Under India’s constitution, the executive power is with the Prime Minister and the council of Ministers. The primary duty of the President is to preserve, protect and defend the constitution and the law. Reuters writes that some presidents, like the current president Pranab Mukherjee, have tried to use “their constitutional authority as the head of state to defend India’s founding principles as a secular and diverse democracy”.

‘Alarming’

The result of this election is seen as critical, as India’s secular foundations are under increasing strain. Although freedom of religion is guaranteed by the country’s constitution, seven Indian states have so-called “anti-conversion laws” in place, making conversion from Hinduism a punishable act if done through “force, allurement or appeasement”.

On average, more than 15 Christians were attacked every week in India in 2016, according to the charity Open Doors. For some of them, their ‘offence’ was leaving Hinduism to become a Christian.

India is 15th on Open Doors’ 2017 World Watch List of the 50 countries where it is most difficult to live as a Christian. Their churchessymbols and festive holidays have been threatened, as have their lives.

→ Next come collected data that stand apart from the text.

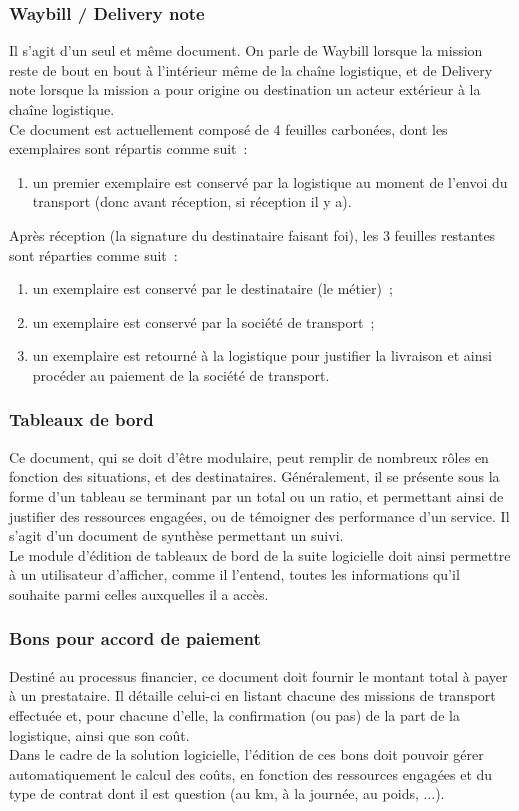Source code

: \documentclass[11pt,fleqn]{report}
\begin{document}
\subsubsection{Waybill / Delivery note}
Il s'agit d'un seul et même document. On parle de Waybill lorsque la mission reste de bout en bout à l'intérieur même de la chaîne logistique, et de Delivery note lorsque la mission a pour origine ou destination un acteur extérieur à la chaîne logistique.
\\
Ce document est actuellement composé de 4 feuilles carbonées, dont les exemplaires sont répartis comme suit~:
\begin{enumerate}
	\item un premier exemplaire est conservé par la logistique au moment de l'envoi du transport (donc avant réception, si réception il y a).
\end{enumerate}
Après réception (la signature du destinataire faisant foi), les 3 feuilles restantes sont réparties comme suit~:
\begin{enumerate}
	\item un exemplaire est conservé par le destinataire (le métier)~;
	\item un exemplaire est conservé par la société de transport~;
	\item un exemplaire est retourné à la logistique pour justifier la livraison et ainsi procéder au paiement de la société de transport.
\end{enumerate}

\subsubsection{Tableaux de bord}
Ce document, qui se doit d'être modulaire, peut remplir de nombreux rôles en fonction des situations, et des destinataires. Généralement, il se présente sous la forme d'un tableau se terminant par un total ou un ratio, et permettant ainsi de justifier des ressources engagées, ou de témoigner des performance d'un service. Il s'agit d'un document de synthèse permettant un suivi.
\\
Le module d'édition de tableaux de bord de la suite logicielle doit ainsi permettre à un utilisateur d'afficher, comme il l'entend, toutes les informations qu'il souhaite parmi celles auxquelles il a accès.

\subsubsection{Bons pour accord de paiement}
Destiné au processus financier, ce document doit fournir le montant total à payer à un prestataire. Il détaille celui-ci en listant chacune des missions de transport effectuée et, pour chacune d'elle, la confirmation (ou pas) de la part de la logistique, ainsi que son coût.
\\
Dans le cadre de la solution logicielle, l'édition de ces bons doit pouvoir gérer automatiquement le calcul des coûts, en fonction des ressources engagées et du type de contrat dont il est question (au km, à la journée, au poids, ...).
\end{document}
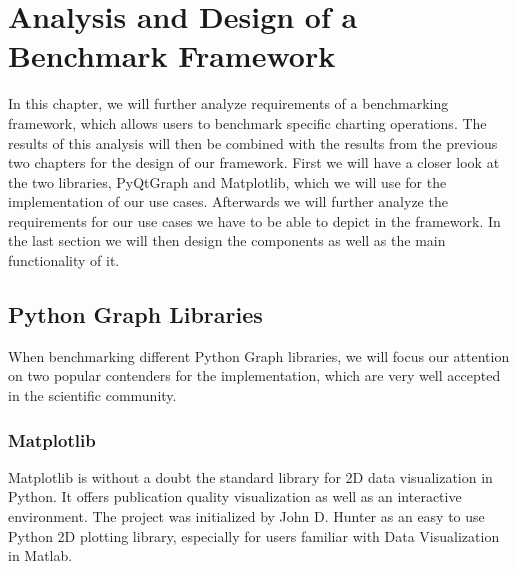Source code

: 

\chapter{Analysis and Design of a Benchmark Framework}
\label{ch:analysisAndDesign}

In this chapter, we will further analyze requirements of a benchmarking
framework, which allows users to benchmark specific charting operations. The
results of this analysis will then be combined with the results from the
previous two chapters for the design of our framework. First we will have a
closer look at the two libraries, PyQtGraph and Matplotlib, which we will use
for the implementation of our use cases. Afterwards we will further analyze the
requirements for our use cases we have to be able to depict in the framework. In
the last section we will then design the components as well as the main
functionality of it.



\section{Python Graph Libraries}
\label{sec:application:libraries}

When benchmarking different Python Graph libraries, we will focus our attention
on two popular contenders for the implementation, which are very well accepted
in the scientific community.

\subsection{Matplotlib}
\label{sec:application:libraries:matplotlib}

Matplotlib is without a doubt the standard library for 2D data visualization in
Python. It offers publication quality visualization as well as an interactive
environment. The project was initialized by John D. Hunter as an easy to use
Python 2D plotting library, especially for users familiar with Data
Visualization in Matlab.
\cite{Matplotlib, MatplotlibHistory}

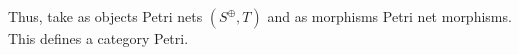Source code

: %
%
Thus, take as objects Petri nets $(S^\oplus, T)$ and as morphisms Petri net morphisms. This defines a category Petri.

At the presentation of a report at the European Parliament last month, Peter Van Dalen, Dutch MEP and co-chair of the Intergroup on Freedom of Religion or Belief and Religious Tolerance, said: “Since Narendra Modi rose to power with his nationalist party in 2014, the situation has become worse and worse, and now the position of religious minorities has become even more alarming.”

Journalist John Dayal adds: “We ask candidate Kovind, who remains the favourite: do you think that Indian Muslim citizens and Christians, defined as ‘worshipers of foreign religions’, will continue to enjoy full citizenship, including the freedom to practice and preach their faith?”